(Saved entries)
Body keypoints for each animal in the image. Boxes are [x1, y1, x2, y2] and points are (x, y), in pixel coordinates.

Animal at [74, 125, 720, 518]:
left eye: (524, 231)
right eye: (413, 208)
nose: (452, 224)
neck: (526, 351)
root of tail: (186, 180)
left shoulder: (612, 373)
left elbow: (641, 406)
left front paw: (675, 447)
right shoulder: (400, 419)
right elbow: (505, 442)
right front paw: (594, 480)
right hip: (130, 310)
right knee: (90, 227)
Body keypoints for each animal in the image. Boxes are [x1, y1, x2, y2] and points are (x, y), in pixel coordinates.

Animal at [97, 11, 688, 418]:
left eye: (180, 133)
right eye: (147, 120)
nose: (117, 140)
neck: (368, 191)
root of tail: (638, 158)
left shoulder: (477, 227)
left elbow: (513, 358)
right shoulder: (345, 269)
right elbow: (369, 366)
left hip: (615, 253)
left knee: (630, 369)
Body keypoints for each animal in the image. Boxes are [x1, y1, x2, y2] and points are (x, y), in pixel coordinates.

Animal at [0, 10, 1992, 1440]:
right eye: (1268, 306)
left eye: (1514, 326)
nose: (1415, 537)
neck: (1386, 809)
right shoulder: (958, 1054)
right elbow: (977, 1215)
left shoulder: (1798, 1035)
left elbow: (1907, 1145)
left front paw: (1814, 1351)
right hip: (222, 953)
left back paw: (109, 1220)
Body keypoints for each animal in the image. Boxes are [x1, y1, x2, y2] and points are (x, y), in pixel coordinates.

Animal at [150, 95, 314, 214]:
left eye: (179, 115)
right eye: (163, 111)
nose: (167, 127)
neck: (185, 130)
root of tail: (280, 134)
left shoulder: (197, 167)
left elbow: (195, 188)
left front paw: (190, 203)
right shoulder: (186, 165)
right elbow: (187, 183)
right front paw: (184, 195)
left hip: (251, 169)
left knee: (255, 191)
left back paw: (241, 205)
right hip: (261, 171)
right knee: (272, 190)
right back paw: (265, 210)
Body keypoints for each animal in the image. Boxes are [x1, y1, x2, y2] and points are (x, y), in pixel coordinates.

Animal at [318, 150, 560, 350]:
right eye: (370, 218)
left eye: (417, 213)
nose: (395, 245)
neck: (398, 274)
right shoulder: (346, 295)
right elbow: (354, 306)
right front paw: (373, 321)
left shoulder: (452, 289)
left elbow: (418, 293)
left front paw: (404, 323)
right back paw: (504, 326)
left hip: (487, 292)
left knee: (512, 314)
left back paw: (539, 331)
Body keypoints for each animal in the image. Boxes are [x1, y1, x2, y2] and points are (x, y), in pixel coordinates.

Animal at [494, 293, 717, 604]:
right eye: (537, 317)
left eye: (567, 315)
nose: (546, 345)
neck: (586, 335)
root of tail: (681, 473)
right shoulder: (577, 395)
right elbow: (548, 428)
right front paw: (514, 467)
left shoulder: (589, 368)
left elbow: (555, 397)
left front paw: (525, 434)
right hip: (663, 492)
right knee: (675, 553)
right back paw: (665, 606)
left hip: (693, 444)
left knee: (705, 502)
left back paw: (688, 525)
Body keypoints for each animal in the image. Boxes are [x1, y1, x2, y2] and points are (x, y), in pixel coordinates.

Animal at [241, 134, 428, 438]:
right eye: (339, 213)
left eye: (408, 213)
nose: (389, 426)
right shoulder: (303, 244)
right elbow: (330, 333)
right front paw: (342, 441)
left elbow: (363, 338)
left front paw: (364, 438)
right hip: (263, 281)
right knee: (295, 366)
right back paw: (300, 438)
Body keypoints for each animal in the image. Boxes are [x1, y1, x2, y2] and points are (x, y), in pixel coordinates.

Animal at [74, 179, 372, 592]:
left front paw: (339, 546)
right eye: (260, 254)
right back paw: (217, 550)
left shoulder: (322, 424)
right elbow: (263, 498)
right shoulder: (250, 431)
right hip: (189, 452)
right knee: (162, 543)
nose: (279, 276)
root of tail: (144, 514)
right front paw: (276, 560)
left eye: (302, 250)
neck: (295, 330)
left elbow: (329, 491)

**Work instruction**
Copy all of the data. Keep every word exactly as it is.

**Answer section**
Body keypoints for each animal in the image. Boxes are [x1, y1, x2, y2] and points are (x, y), in pixel coordinates.

Animal at [74, 125, 720, 518]:
left eye: (524, 231)
right eye: (413, 208)
nose: (452, 224)
neck: (526, 351)
root of tail: (186, 180)
left shoulder: (612, 373)
left elbow: (641, 406)
left front paw: (675, 447)
right shoulder: (400, 419)
right elbow: (505, 442)
right front paw: (594, 480)
right hip: (130, 310)
right knee: (90, 227)
Body keypoints for each animal in the image. Boxes are [x1, y1, x2, y2] and points are (x, y), in pixel coordinates.

Animal at [97, 11, 688, 418]:
left eye: (180, 133)
right eye: (147, 120)
nose: (117, 140)
neck: (368, 191)
root of tail: (638, 158)
left shoulder: (477, 227)
left elbow: (513, 358)
right shoulder: (345, 269)
right elbow: (369, 366)
left hip: (615, 253)
left knee: (630, 369)
Body keypoints for each animal in the image. Boxes are [x1, y1, x2, y2] and points are (x, y), in pixel coordinates.

Animal at [0, 10, 1992, 1440]:
right eye: (1268, 306)
left eye: (1514, 326)
nose: (1415, 537)
neck: (1386, 809)
right shoulder: (958, 1054)
right elbow: (977, 1215)
left shoulder: (1798, 1035)
left elbow: (1907, 1145)
left front paw: (1814, 1351)
right hip: (222, 953)
left back paw: (109, 1220)
Body keypoints for each animal in the image. Boxes are [x1, y1, x2, y2] and points are (x, y), in pixel coordinates.

Animal at [150, 95, 314, 214]:
left eye: (179, 115)
right eye: (163, 111)
nose: (167, 127)
neck: (185, 130)
root of tail: (280, 134)
left shoulder: (197, 167)
left elbow: (195, 188)
left front paw: (190, 203)
right shoulder: (186, 165)
right elbow: (187, 183)
right front paw: (184, 195)
left hip: (251, 169)
left knee: (255, 191)
left back paw: (241, 205)
right hip: (261, 171)
right knee: (272, 190)
right back paw: (265, 210)
Body keypoints for each animal in the image. Boxes are [x1, y1, x2, y2] and points are (x, y), in pixel coordinates.

Animal at [318, 150, 560, 350]:
right eye: (370, 218)
left eye: (417, 213)
nose: (395, 245)
neck: (398, 274)
right shoulder: (346, 295)
right elbow: (354, 306)
right front paw: (373, 321)
left shoulder: (452, 289)
left elbow: (418, 293)
left front paw: (404, 323)
right back paw: (504, 326)
left hip: (487, 292)
left knee: (512, 314)
left back paw: (539, 331)
Body keypoints for each animal in the image. Boxes are [x1, y1, x2, y2] and points are (x, y), in pixel coordinates.

Animal at [494, 293, 717, 604]:
right eye: (537, 317)
left eye: (567, 315)
nose: (546, 345)
neck: (586, 335)
root of tail: (681, 473)
right shoulder: (577, 395)
right elbow: (548, 428)
right front paw: (514, 467)
left shoulder: (589, 368)
left elbow: (555, 397)
left front paw: (525, 434)
right hip: (663, 492)
right knee: (675, 553)
right back paw: (665, 606)
left hip: (693, 444)
left knee: (705, 502)
left back paw: (688, 525)
Body keypoints for each animal in the image. Boxes are [x1, y1, x2, y2] and points are (x, y), in pixel coordinates.

Animal at [241, 134, 428, 438]:
right eye: (339, 213)
left eye: (408, 213)
nose: (389, 426)
right shoulder: (303, 244)
right elbow: (330, 333)
right front paw: (342, 441)
left elbow: (363, 338)
left front paw: (364, 438)
right hip: (263, 281)
right knee: (295, 366)
right back paw: (300, 438)
Body keypoints for each animal in the image. Boxes are [x1, y1, x2, y2] and points are (x, y), in pixel coordinates.

Animal at [74, 179, 372, 592]:
left front paw: (339, 546)
right eye: (260, 254)
right back paw: (217, 550)
left shoulder: (322, 424)
right elbow: (263, 498)
right shoulder: (250, 431)
right hip: (189, 452)
right knee: (162, 543)
nose: (279, 276)
root of tail: (144, 514)
right front paw: (276, 560)
left eye: (302, 250)
neck: (295, 330)
left elbow: (329, 491)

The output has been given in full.